The Yawning Gap

Christian Kerr

May 09 2016

3 mins

53He said it. He actually said it. Announcing the election campaign six short sentences into his speech formalising what we have all known since before Easter – that we are going to the polls on July 2, – Malcolm Turnbull came out with  “It is the most exciting time to be an Australian!” The anti-zinger, one might call it. A line Turnbull often has parodied himself.  A leaden leitmotif. But even worse was the verbal packaging it came wrapped in; packaging, as one would cringe from calling it rhetoric or prose.

“Our economic plan for jobs and growth is as clear as it is critical to support this transition to the new economy of the 21st century,” Turnbull trumpeted. “It is the most exciting time to be an Australian! These are exciting times. But we must embark on these times, embrace these opportunities, meet these challenges, with a plan and we have laid out a clear economic plan to enable us to succeed.”

“We have set up an Innovation and Science Agenda which will ensure that right across our nation we are more innovative in business, in academia, in government, ensuring that we are able in these times of rapid change to meet them with the agility and the ingenuity and the imagination that makes for success.”

As of today, 53 more days of this go.

Tony Blair’s speeches used to sound as if he was reciting mission statements, but in the main they each had pith and punch. The Coalition’s 2007 election slogan “Go for growth” was a different kettle of fish.  It was sharp and succinct but its meaning was vague. It offered nothing specific for voters to relate to.  And if that was the case what hope does the turgid Turnbull have?
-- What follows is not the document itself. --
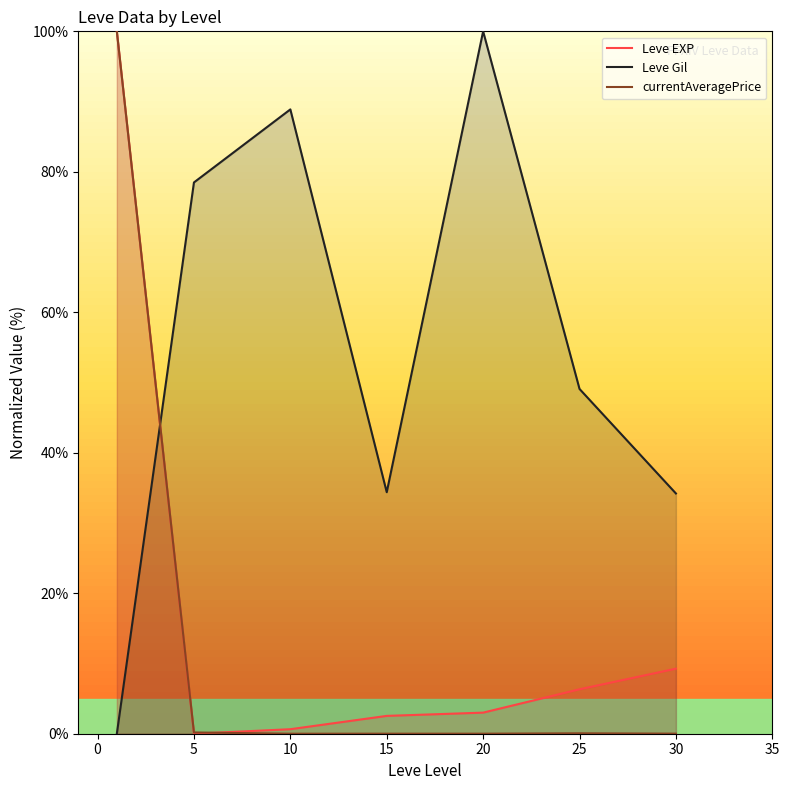

At how many categories does at least one series exceed 52?

4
The signs of a message are there – Labor means more tax; much more tax and that’s bad news for the economy – but it needs to be delivered with much tighter focus and sense of purpose. For at the start of this campaign it looks as if the opposition in managing to outflank the government on the cost-of-living themes it needs to put at the very heart of its campaign.

Labor won a primary vote swing in its favour of just under 5.5 % against all odds in 1993 by constantly thumping home the message “You’ll be worse off with a GST”. It went .25% better with a “Workchoices will take money from your pocket” in 2007. At the start of this campaign it’s simply trotted out the theme we’ve heard so often since the budget of 2014, “fairness”.
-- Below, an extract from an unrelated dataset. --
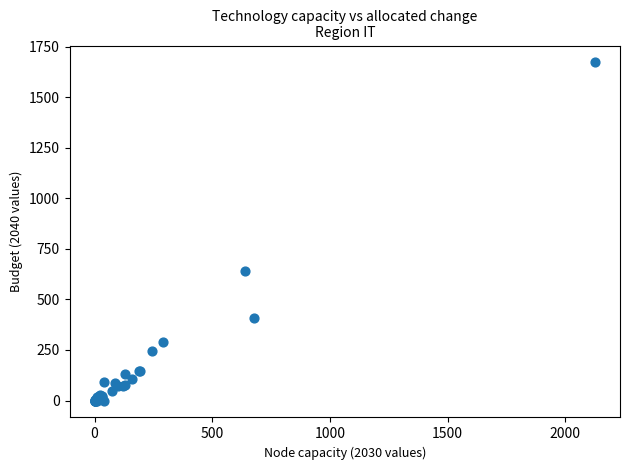

What Y value in the scatter plot is closest to 835?

639.9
“It will be a choice about two very different views of the future,” Labor campaign spokeswoman Penny Wong said this morning. “The government is saying ‘We want to give a very big tax cut to big business and put the budget in a more frail position as a result’ and Labor which says ‘You know what. We want to invest in our people … They are very different plans for our future, but only one is about putting people first.”

Taxing voters more and narrowing their opportunities is an odd way of achieving that task, but at the moment Labor’s pitch sounds better. The government needs an unambiguous riposte – and quickly. It has eight weeks until the election not to make its case. Electors will soon shut down, their votes decided.